Vegetables (in my opinion) play a significant part in successful 5:2 fasting, . They are so filling! One gets a lot of filling food on ones plate for ones calories.
Thankfully I LOVE vegetables. I prepare them in a variety of ways – not just boiling or steaming. Oven roasting adds a whole different dimension to the flavours. Cooking vegetables in a tomato sauce, griddling in a pan over a low heat….
I particularly love these cauliflower steaks and they are so simple to make. I trim the stalk from the cauliflower leaving the base flat and then cut the cauliflower vertically through the middle. I then cut a “steak” of about 1.5cm from either half. Depending on the cauliflower, you can get two or three steaks before you reach the crumbling outer parts.
I lay these gently onto a baking sheet and spray with low calorie spray oil (about 15 squirts). Place in a pre-heated (200 degrees) oven and cook for 30 minutes, turning over half way through.
The texture is perfect. Still “el dente”.
The braised fennel and tomato shown is really simple to cook too. I make a huge batch, as it works well with so many things and is very low calorie. Simply slice two fennel bulbs into the slow cooker, pour over two tins of chopped tomato and cook on Medium for two hours, turning to Low for another three hours. I then freeze in smaller individual portions.

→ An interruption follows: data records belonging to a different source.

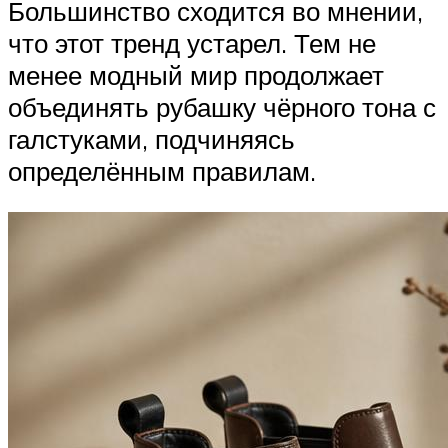
Большинство сходится во мнении,
что этот тренд устарел. Тем не
менее модный мир продолжает
объединять рубашку чёрного тона с
галстуками, подчиняясь
определённым правилам.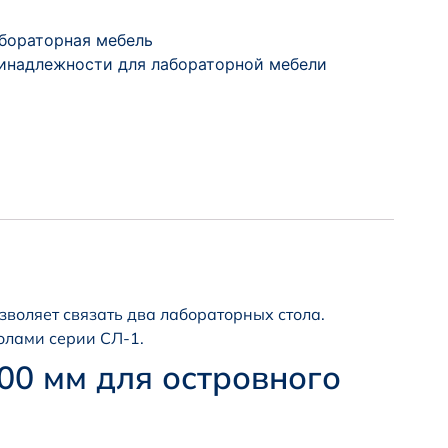
бораторная мебель
инадлежности для лабораторной мебели
зволяет связать два лабораторных стола.
олами серии СЛ-1.
00 мм для островного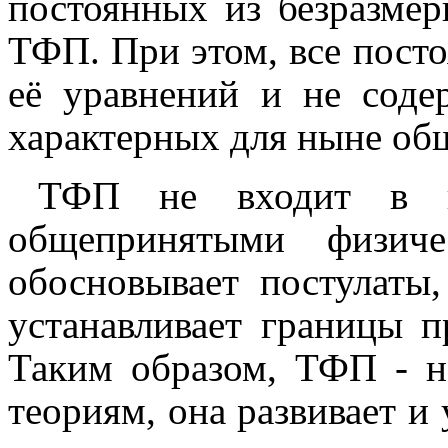
постоянных из безразме
ТФП. При этом, все пос
её уравнений и не соде
характерных для ныне об
ТФП не входит в п
общепринятыми физиче
обосновывает постулаты
устанавливает границы п
Таким образом, ТФП
-
н
теориям, она развивает и 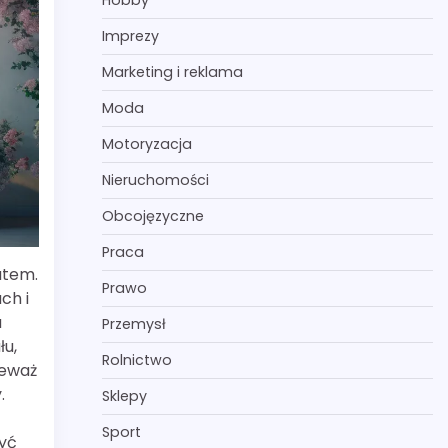
Hobby
Imprezy
Marketing i reklama
Moda
Motoryzacja
Nieruchomości
Obcojęzyczne
Praca
atem.
Prawo
ch i
a
Przemysł
łu,
Rolnictwo
ieważ
.
Sklepy
Sport
zyć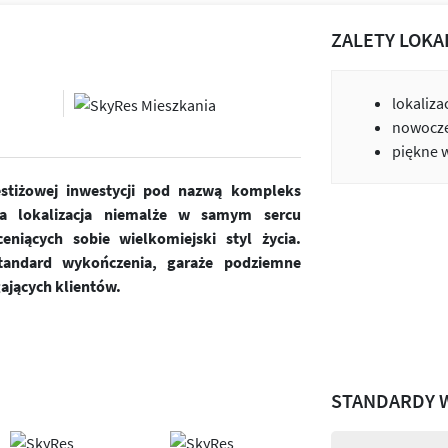
ZALETY LOKA
lokaliza
nowocze
piękne 
estiżowej inwestycji pod nazwą kompleks
a lokalizacja niemalże w samym sercu
niących sobie wielkomiejski styl życia.
andard wykończenia, garaże podziemne
ających klientów.
STANDARDY 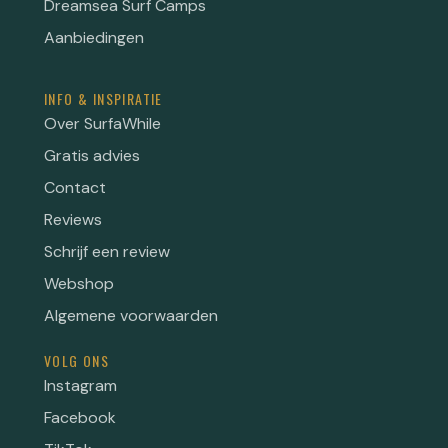
Dreamsea Surf Camps
Aanbiedingen
INFO & INSPIRATIE
Over SurfaWhile
Gratis advies
Contact
Reviews
Schrijf een review
Webshop
Algemene voorwaarden
VOLG ONS
Instagram
Facebook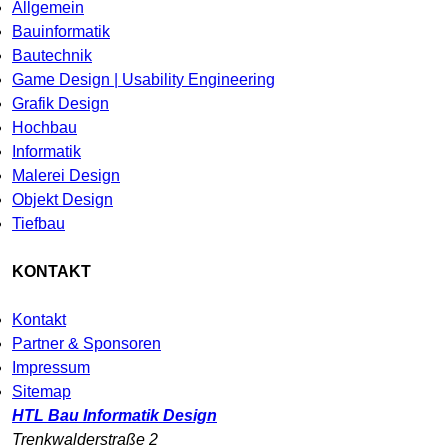
Allgemein
Bauinformatik
Bautechnik
Game Design | Usability Engineering
Grafik Design
Hochbau
Informatik
Malerei Design
Objekt Design
Tiefbau
KONTAKT
Kontakt
Partner & Sponsoren
Impressum
Sitemap
HTL Bau Informatik Design
Trenkwalderstraße 2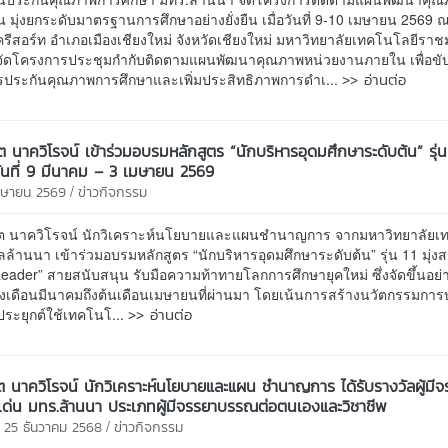
 มุ่งยกระดับมาตรฐานการศึกษาอย่างยั่งยืน เมื่อวันที่ 9-10 เมษายน 2569
รีสอร์ท อำเภอเมืองเชียงใหม่ จังหวัดเชียงใหม่ มหาวิทยาลัยเทคโนโลยีรา
จัดโครงการประชุมกำกับติดตามแผนพัฒนาคุณภาพหน่วยงานภายใน เพื่อขับ
>> อ่านต่อ
ประกันคุณภาพการศึกษาและเพิ่มประสิทธิภาพการดำเ...
ต นาควิโรจน์ เข้าร่วมอบรมหลักสูตร “นักบริหารอุดมศึกษาระดับต้น” รุ่น
วันที่ 9 มีนาคม – 3 เมษายน 2569
/
เมษายน 2569
ข่าวกิจกรรม
ต นาควิโรจน์ นักวิเคราะห์นโยบายและแผนชำนาญการ จากมหาวิทยาลัยเ
้านนา เข้าร่วมอบรมหลักสูตร “นักบริหารอุดมศึกษาระดับต้น” รุ่น 11 มุ่งส
eader” สายสนับสนุน รับมือความท้าทายโลกการศึกษายุคใหม่ ซึ่งจัดขึ้นอย่
งเดือนมีนาคมถึงต้นเดือนเมษายนที่ผ่านมา โดยเน้นการสร้างนวัตกรรมการ
>> อ่านต่อ
ระยุกต์ใช้เทคโนโ...
ต นาควิโรจน์ นักวิเคราะห์นโยบายและแผน ชำนาญการ ได้รับรางวัลผู้มี
ด่น มทร.ล้านนา ประเภทผู้มีจรรยาบรรณต่อตนเองและวิชาชีพ
/
 25 ธันวาคม 2568
ข่าวกิจกรรม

Other vegetables I love are: cubed and roasted butternut squash, courgette, aubergines (usually cooked in some sort of casserole or curry), savoy cabbage, roasted peppers, beetroot… actually, I think I love ALL vegetables – yes, even spinach and kale! They’re great for adding a bit of bulk to all sorts of dishes.
Far from five a day, I probably eat 6 or 7 portions of vegetables on a Fast day!